WORK INSTRUCTION:
Your task is to print every entry below exactly as given.

DATA IN THIS EXERCISE:
'''

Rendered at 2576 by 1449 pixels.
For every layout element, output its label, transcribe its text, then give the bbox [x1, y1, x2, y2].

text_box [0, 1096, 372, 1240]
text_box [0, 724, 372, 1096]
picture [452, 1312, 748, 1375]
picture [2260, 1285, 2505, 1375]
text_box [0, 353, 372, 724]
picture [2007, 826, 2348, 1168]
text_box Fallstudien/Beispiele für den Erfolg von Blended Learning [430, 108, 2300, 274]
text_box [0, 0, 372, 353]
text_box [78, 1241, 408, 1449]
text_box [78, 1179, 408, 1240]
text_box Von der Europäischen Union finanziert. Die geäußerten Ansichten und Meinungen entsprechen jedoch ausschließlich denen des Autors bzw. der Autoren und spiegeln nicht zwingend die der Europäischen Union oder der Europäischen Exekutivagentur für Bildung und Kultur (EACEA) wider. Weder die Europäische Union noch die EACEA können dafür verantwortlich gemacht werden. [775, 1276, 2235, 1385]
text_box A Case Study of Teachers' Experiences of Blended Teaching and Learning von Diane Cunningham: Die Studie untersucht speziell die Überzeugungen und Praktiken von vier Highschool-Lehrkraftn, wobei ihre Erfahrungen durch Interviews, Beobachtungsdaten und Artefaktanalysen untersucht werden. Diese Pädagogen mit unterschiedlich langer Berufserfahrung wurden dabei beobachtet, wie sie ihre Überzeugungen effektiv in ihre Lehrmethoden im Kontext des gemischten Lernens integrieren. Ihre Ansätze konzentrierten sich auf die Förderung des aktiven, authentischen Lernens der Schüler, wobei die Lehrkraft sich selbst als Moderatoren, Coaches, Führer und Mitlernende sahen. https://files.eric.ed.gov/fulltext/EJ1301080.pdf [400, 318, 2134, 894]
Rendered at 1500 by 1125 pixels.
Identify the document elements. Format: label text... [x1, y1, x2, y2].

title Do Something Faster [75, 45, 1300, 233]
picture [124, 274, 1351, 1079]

'''

WRITTEN SOLUTION:
Rendered at 2576 by 1449 pixels.
For every layout element, output its label, transcribe its text, then give the bbox [x1, y1, x2, y2].

text_box [0, 1096, 372, 1240]
text_box [0, 724, 372, 1096]
picture [452, 1312, 748, 1375]
picture [2260, 1285, 2505, 1375]
text_box [0, 353, 372, 724]
picture [2007, 826, 2348, 1168]
text_box Fallstudien/Beispiele für den Erfolg von Blended Learning [430, 108, 2300, 274]
text_box [0, 0, 372, 353]
text_box [78, 1241, 408, 1449]
text_box [78, 1179, 408, 1240]
text_box Von der Europäischen Union finanziert. Die geäußerten Ansichten und Meinungen entsprechen jedoch ausschließlich denen des Autors bzw. der Autoren und spiegeln nicht zwingend die der Europäischen Union oder der Europäischen Exekutivagentur für Bildung und Kultur (EACEA) wider. Weder die Europäische Union noch die EACEA können dafür verantwortlich gemacht werden. [775, 1276, 2235, 1385]
text_box A Case Study of Teachers' Experiences of Blended Teaching and Learning von Diane Cunningham: Die Studie untersucht speziell die Überzeugungen und Praktiken von vier Highschool-Lehrkraftn, wobei ihre Erfahrungen durch Interviews, Beobachtungsdaten und Artefaktanalysen untersucht werden. Diese Pädagogen mit unterschiedlich langer Berufserfahrung wurden dabei beobachtet, wie sie ihre Überzeugungen effektiv in ihre Lehrmethoden im Kontext des gemischten Lernens integrieren. Ihre Ansätze konzentrierten sich auf die Förderung des aktiven, authentischen Lernens der Schüler, wobei die Lehrkraft sich selbst als Moderatoren, Coaches, Führer und Mitlernende sahen. https://files.eric.ed.gov/fulltext/EJ1301080.pdf [400, 318, 2134, 894]
Rendered at 1500 by 1125 pixels.
Identify the document elements. Format: label text... [x1, y1, x2, y2].

title Do Something Faster [75, 45, 1300, 233]
picture [124, 274, 1351, 1079]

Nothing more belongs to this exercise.